Raspberry And Frangipane Tart
Total Time: 1 hr 10 mins
Preparation Time: 25 mins
Cook Time: 45 mins
Ingredients
- Servings: 8
- 500 g ready-made shortcrust pastry
- 200 g butter
- 200 g caster sugar
- 2 eggs, beaten
- 2 egg yolks
- 4 teaspoons kirsch (optional)
- 200 g ground almonds
- 4 tablespoons plain flour
- 85 good quality raspberry jam
- 110 g fresh raspberries
- icing sugar
Recipe
- 1 preheat oven to 200c/400°f.
- 2 roll out the pastry and use it to line a 25cm tart tin.
- 3 prick the base lightly all over with a fork and refrigerate again until firm.
- 4 make the frangipane: cream the butter in a bowl, gradually beat in the sugar, and continue beating until the mixture is light and soft.
- 5 gradually add the eggs and yolks, beating well after each addition.
- 6 add the kirsch if it is being used, and then stir in the ground almonds and flour.
- 7 spread the jam evenly over the base of the chilled pastry case.

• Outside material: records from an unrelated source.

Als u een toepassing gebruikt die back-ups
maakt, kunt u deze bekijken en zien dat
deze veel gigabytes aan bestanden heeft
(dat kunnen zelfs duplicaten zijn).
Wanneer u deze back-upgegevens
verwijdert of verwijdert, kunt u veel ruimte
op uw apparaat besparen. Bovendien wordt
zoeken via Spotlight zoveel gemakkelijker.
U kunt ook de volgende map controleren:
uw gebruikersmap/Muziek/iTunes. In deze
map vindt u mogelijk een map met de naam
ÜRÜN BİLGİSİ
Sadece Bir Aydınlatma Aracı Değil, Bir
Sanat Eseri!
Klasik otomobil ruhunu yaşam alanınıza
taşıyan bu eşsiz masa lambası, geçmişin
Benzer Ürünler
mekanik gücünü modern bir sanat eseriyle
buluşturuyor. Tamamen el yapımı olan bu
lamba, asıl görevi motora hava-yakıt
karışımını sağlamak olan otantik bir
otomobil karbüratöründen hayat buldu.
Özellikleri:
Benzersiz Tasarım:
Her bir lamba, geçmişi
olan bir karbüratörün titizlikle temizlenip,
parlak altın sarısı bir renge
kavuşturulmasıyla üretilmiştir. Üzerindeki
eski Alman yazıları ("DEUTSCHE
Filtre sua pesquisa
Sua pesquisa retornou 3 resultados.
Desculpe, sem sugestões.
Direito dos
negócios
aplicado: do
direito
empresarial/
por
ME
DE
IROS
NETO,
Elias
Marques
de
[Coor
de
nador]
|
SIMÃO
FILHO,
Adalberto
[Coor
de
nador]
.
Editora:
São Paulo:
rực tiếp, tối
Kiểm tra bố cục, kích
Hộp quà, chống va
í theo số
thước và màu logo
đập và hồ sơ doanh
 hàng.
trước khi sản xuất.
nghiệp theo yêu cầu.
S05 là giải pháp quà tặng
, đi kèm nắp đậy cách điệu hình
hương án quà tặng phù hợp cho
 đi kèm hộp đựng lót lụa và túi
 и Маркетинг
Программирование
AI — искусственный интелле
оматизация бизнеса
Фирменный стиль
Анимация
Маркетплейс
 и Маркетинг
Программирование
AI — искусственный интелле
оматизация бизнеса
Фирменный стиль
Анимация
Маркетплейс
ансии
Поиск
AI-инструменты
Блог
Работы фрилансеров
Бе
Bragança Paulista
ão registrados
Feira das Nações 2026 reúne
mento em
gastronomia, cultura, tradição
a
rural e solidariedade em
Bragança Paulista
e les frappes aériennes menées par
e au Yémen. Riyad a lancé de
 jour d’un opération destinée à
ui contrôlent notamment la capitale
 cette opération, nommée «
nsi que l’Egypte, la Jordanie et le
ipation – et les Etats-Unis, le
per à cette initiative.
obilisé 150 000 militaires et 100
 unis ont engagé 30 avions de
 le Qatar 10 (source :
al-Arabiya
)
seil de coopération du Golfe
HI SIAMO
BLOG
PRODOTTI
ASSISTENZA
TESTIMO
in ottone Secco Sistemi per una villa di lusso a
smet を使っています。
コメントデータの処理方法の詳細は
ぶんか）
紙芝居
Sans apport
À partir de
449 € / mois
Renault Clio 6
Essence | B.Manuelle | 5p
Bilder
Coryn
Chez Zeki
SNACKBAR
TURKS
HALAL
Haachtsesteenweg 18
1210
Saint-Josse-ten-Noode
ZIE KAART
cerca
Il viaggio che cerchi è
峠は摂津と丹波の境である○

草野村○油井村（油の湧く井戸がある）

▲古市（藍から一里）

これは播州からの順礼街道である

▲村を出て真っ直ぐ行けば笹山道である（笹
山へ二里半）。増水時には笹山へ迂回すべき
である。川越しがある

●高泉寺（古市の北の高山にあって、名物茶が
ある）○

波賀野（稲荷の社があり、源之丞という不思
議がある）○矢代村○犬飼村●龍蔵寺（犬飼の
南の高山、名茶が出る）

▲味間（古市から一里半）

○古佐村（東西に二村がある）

- 8 sprinkle with the raspberries so that they are evenly spaced.
- 9 pile the frangipane over the raspberries and use a spatula to smooth it.
- 10 bake the tart near the top of the oven for ten minutes or until the pastry is beginning to brown.
- 11 turn down the oven temperature to 180c/350f and bake for a further 40- 45 minutes or until the frangipane is set.
- 12 dust with icing sugar just before serving.